Gemäß § 105 Abs. 2 Nr. 5 FGO müssen Urteile begründet werden. Der Sinn des Begründungszwangs liegt darin, den Prozessbeteiligten die Kenntnis darüber zu vermitteln, auf welchen Feststellungen, Erkenntnissen und rechtlichen Überlegungen das Urteil beruht (BFH-Beschluss vom 28. April 1993 II R 123/91, BFH/NV 1994, 46, m.w.N.). Ein Fehlen von Entscheidungsgründen liegt demnach nur vor, wenn den Beteiligten die Möglichkeit entzogen ist, die getroffene Entscheidung zu überprüfen. Das ist nur dann der Fall, wenn das FG seine Entscheidung überhaupt nicht begründet oder einen eigenständigen Klagegrund oder ein selbständiges Angriffs- oder Verteidigungsmittel mit Stillschweigen übergangen hat, mithin das Urteil bezüglich eines wesentlichen Streitpunktes nicht mit Gründen versehen ist (BFH-Beschlüsse vom 4. Juni 1996 IV R 20/95, BFH/NV 1996, 914, und vom 27. Juni 2000 II R 13/00, nicht veröffentlicht).
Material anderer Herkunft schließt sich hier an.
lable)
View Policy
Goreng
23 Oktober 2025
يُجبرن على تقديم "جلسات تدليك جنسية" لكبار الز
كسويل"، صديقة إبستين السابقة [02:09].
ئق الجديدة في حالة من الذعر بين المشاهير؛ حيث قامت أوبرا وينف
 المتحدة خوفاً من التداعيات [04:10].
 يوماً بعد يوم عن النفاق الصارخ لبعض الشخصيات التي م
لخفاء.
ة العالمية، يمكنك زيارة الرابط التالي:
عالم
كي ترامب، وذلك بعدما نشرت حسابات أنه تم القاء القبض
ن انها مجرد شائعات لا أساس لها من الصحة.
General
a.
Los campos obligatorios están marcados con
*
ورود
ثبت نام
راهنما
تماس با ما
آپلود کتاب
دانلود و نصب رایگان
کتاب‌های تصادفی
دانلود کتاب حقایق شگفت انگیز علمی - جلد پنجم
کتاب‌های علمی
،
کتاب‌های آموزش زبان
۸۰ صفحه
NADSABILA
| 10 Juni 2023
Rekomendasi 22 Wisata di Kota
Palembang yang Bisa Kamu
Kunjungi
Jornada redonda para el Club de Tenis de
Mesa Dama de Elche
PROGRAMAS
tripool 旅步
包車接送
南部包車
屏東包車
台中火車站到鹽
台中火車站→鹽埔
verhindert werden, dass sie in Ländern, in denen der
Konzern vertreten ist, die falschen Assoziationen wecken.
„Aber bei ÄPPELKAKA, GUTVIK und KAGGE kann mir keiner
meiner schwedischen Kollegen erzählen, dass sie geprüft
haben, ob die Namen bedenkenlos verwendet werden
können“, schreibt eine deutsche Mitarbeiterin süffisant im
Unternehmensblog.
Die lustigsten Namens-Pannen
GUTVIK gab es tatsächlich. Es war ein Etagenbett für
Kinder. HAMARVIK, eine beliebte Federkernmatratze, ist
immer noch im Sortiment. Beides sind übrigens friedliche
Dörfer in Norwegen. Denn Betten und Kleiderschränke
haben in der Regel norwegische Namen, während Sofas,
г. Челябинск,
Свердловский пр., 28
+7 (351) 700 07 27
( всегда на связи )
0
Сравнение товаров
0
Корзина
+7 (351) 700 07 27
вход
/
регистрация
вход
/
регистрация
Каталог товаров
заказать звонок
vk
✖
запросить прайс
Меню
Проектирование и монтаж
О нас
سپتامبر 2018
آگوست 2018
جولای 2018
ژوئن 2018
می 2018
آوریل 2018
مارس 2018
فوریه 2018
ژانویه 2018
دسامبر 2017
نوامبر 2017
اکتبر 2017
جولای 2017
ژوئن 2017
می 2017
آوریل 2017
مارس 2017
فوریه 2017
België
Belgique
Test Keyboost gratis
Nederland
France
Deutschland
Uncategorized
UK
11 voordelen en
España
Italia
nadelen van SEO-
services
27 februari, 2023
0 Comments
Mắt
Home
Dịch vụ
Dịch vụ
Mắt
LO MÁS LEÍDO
Mit seinem Vortrag, das Urteil beruhe auf einem "falschen" Sachverhalt, rügt der Kläger nicht das vollständige Fehlen von Urteilsgründen, sondern eine fehlerhafte Begründung des Urteils. Dem Kläger ist nach seinem eigenen Vortrag nicht wegen Fehlens einer Begründung die Möglichkeit genommen, die Entscheidung zu überprüfen, denn er kommt zu dem Schluss, dass das FG von einem falschen bzw. unvollständig ermittelten Sachverhalt ausgegangen sei.
b) Die vom Kläger gerügte Verletzung seines Rechts auf Gehör wie auch die Rüge mangelnder Sachaufklärung stellen keine Gründe für die Zulässigkeit einer zulassungsfreien Revision i.S. von § 116 FGO dar.